# GOAL OF THE EXERCISE
When you copy the material below, keep every line exact and leave each picture out.

# INPUT DATA
- - -
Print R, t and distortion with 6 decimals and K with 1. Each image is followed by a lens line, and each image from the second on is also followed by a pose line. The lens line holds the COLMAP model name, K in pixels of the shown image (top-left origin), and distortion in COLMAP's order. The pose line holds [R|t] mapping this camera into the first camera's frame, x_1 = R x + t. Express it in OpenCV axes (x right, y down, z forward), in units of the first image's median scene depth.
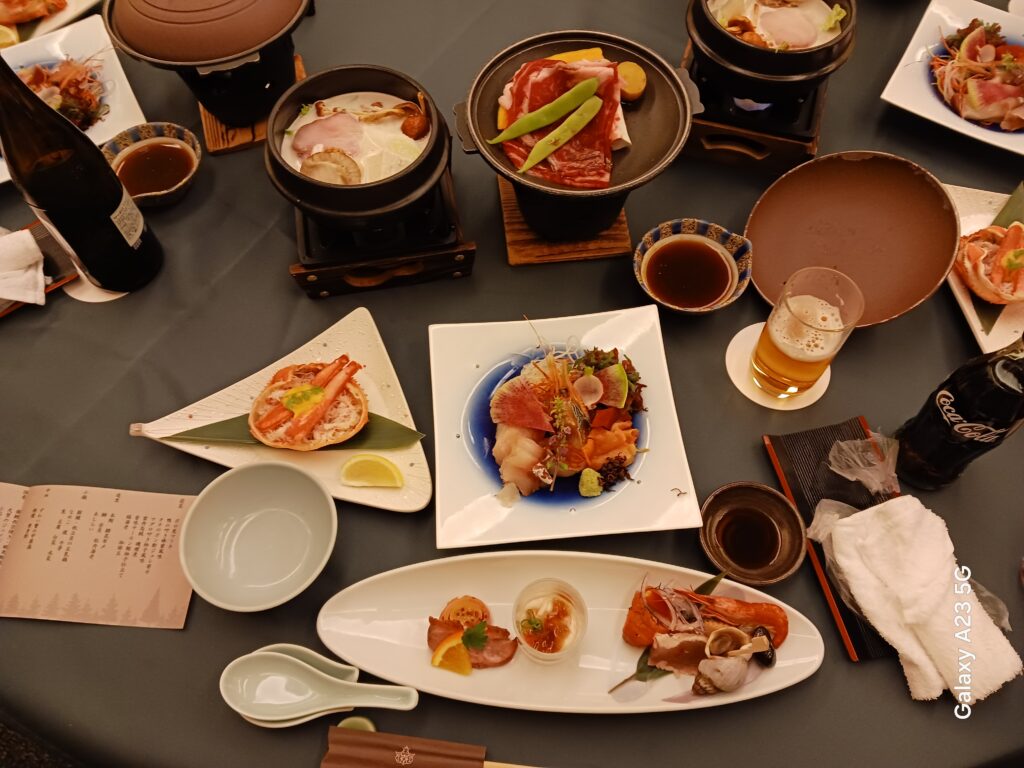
lens RADIAL K [[804.3, 0, 512.0], [0, 804.3, 384.0], [0, 0, 1]] dist [0.086882, -0.165391]
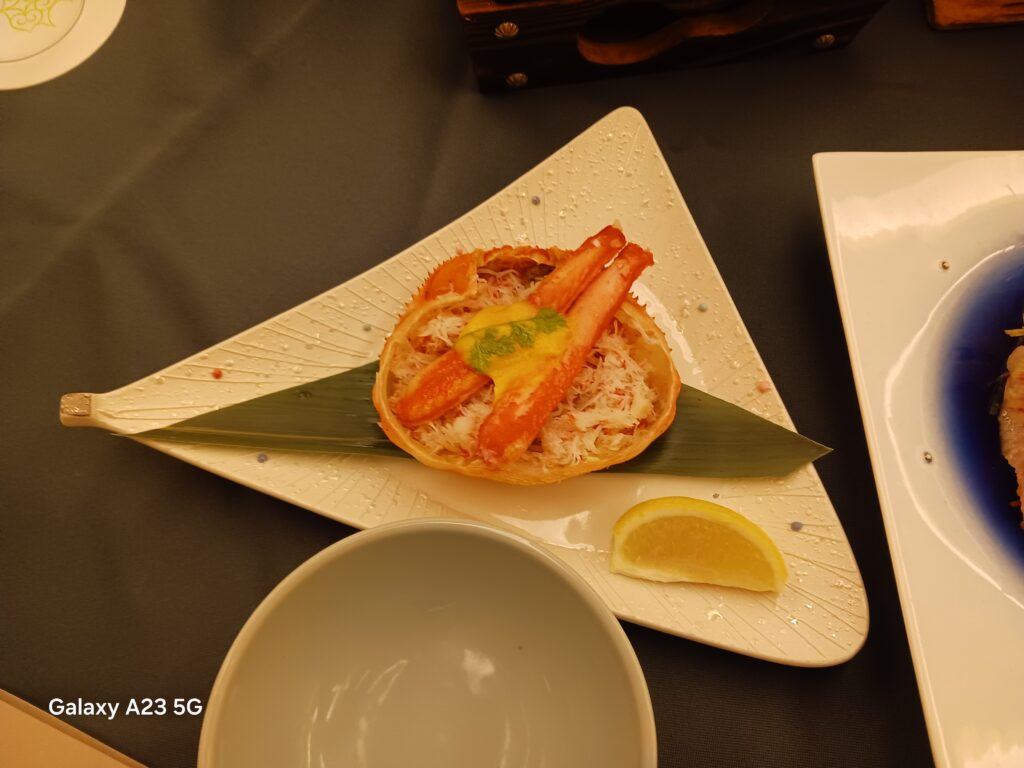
lens RADIAL K [[804.3, 0, 512.0], [0, 804.3, 384.0], [0, 0, 1]] dist [0.086882, -0.165391]
pose [[0.999447, 0.032932, -0.004674, -0.255714], [-0.031917, 0.989058, 0.144036, -0.016566], [0.009366, -0.143807, 0.989561, 0.621730]]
- - -
# SOLUTION FOR THIS TASK
Print R, t and distortion with 6 decimals and K with 1. Each image is followed by a lens line, and each image from the second on is also followed by a pose line. The lens line holds the COLMAP model name, K in pixels of the shown image (top-left origin), and distortion in COLMAP's order. The pose line holds [R|t] mapping this camera into the first camera's frame, x_1 = R x + t. Express it in OpenCV axes (x right, y down, z forward), in units of the first image's median scene depth.
lens RADIAL K [[804.3, 0, 512.0], [0, 804.3, 384.0], [0, 0, 1]] dist [0.086882, -0.165391]
lens RADIAL K [[804.3, 0, 512.0], [0, 804.3, 384.0], [0, 0, 1]] dist [0.086882, -0.165391]
pose [[0.999447, 0.032932, -0.004674, -0.255714], [-0.031917, 0.989058, 0.144036, -0.016566], [0.009366, -0.143807, 0.989561, 0.621730]]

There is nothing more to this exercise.